Well I could do this except you kill me before I can...
fixing that is the 4th item down on my whiteboard
(In reply to comment #10) > Which is a very reasonable scheme in my eyes. "last used" means that > either at least one client is connected to it, > > NO client is connected to it. > > or the XSM session it was started from is still around, > > Not sure what this is, but all procesess started by xguest are gone. XSM = x session manager. i.e. some archaic X/ICE protocol used by gnome-session among others for doing session stuff. Basically what I wanted to say is that PA considers gnome-session being around a reason to stay around too. > When xguest logs out, all xguest processes are shutdown. There should be no > xguest UID processes running on the system. Multiple xguest users are not > allowed to be logged in at the same time. So something in the cleanup is not > working correctly. Note that PA stays around for 30s even when all the three conditions i pointed out tell pa it is not used anymore. That said, if there is some code that does the equivalent "killall -u xguest" and PA nonetheless is still around, then this means the code is broken. "pulseaudio -k" will shutdown PA. However doing a pa specific hack here seems unclean to me. Anyway, as I understood the "killall -u xguest" code lives in gdm? Reassigning to gdm then.
Well it actually lives in pam_selinux_permit, but gdm is killing the process that is trying to killall.

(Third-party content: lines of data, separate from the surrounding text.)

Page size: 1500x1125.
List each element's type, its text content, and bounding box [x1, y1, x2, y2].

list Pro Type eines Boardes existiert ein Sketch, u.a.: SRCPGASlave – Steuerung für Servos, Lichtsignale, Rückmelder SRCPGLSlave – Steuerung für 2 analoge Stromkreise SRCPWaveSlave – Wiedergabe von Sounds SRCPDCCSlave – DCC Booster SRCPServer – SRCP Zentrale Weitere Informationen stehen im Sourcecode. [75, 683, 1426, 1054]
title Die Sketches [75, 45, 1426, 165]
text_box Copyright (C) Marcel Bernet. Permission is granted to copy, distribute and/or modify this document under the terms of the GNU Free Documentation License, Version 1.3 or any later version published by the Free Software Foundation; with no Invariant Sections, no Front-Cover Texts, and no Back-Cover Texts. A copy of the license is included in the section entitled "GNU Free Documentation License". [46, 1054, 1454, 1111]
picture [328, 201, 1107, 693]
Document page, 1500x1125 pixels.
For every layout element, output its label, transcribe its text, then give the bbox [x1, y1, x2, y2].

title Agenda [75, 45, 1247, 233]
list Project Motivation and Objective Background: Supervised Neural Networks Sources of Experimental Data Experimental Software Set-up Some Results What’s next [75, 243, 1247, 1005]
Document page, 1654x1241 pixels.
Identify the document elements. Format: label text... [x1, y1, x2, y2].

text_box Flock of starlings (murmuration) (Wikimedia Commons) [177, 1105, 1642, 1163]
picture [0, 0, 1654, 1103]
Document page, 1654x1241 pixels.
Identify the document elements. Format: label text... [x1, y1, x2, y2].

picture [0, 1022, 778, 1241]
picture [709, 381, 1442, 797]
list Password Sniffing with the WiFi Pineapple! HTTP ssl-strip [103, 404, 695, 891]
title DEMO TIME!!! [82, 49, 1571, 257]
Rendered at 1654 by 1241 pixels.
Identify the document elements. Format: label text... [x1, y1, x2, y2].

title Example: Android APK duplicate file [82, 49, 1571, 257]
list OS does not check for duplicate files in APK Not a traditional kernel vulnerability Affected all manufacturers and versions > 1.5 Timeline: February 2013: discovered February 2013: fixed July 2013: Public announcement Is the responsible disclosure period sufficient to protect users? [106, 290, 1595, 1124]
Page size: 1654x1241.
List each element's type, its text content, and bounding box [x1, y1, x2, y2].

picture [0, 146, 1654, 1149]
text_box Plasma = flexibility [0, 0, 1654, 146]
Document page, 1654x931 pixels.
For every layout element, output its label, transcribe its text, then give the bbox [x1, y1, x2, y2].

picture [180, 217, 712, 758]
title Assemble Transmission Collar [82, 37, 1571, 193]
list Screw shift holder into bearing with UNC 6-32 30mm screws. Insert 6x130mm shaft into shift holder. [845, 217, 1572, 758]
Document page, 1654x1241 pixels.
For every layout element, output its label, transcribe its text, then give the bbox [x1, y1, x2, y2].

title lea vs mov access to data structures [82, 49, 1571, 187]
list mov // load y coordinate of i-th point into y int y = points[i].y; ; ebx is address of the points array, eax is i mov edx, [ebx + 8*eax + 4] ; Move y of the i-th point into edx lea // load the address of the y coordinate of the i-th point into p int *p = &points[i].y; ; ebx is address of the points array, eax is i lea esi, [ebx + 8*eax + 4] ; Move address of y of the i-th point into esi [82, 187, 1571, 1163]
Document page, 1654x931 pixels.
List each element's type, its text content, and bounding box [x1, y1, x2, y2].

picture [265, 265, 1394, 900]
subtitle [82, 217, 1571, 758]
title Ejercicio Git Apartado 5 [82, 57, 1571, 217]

This message is a reminder that Fedora 12 is nearing its end of life. Approximately 30 (thirty) days from now Fedora will stop maintaining and issuing updates for Fedora 12. It is Fedora's policy to close all bug reports from releases that are no longer maintained. At that time this bug will be closed as WONTFIX if it remains open with a Fedora 'version' of '12'. Package Maintainer: If you wish for this bug to remain open because you plan to fix it in a currently maintained version, simply change the 'version' to a later Fedora version prior to Fedora 12's end of life. Bug Reporter: Thank you for reporting this issue and we are sorry that we may not be able to fix it before Fedora 12 is end of life. If you would still like to see this bug fixed and are able to reproduce it against a later version of Fedora please change the 'version' of this bug to the applicable version. If you are unable to change the version, please add a comment here and someone will do it for you. Although we aim to fix as many bugs as possible during every release's lifetime, sometimes those efforts are overtaken by events. Often a more recent Fedora release includes newer upstream software that fixes bugs or makes them obsolete. The process we are following is described here: http://fedoraproject.org/wiki/BugZappers/HouseKeeping
Fedora 12 changed to end-of-life (EOL) status on 2010-12-02. Fedora 12 is no longer maintained, which means that it will not receive any further security or bug fix updates. As a result we are closing this bug. If you can reproduce this bug against a currently maintained version of Fedora please feel free to reopen this bug against that version. Thank you for reporting this bug and we are sorry it could not be fixed.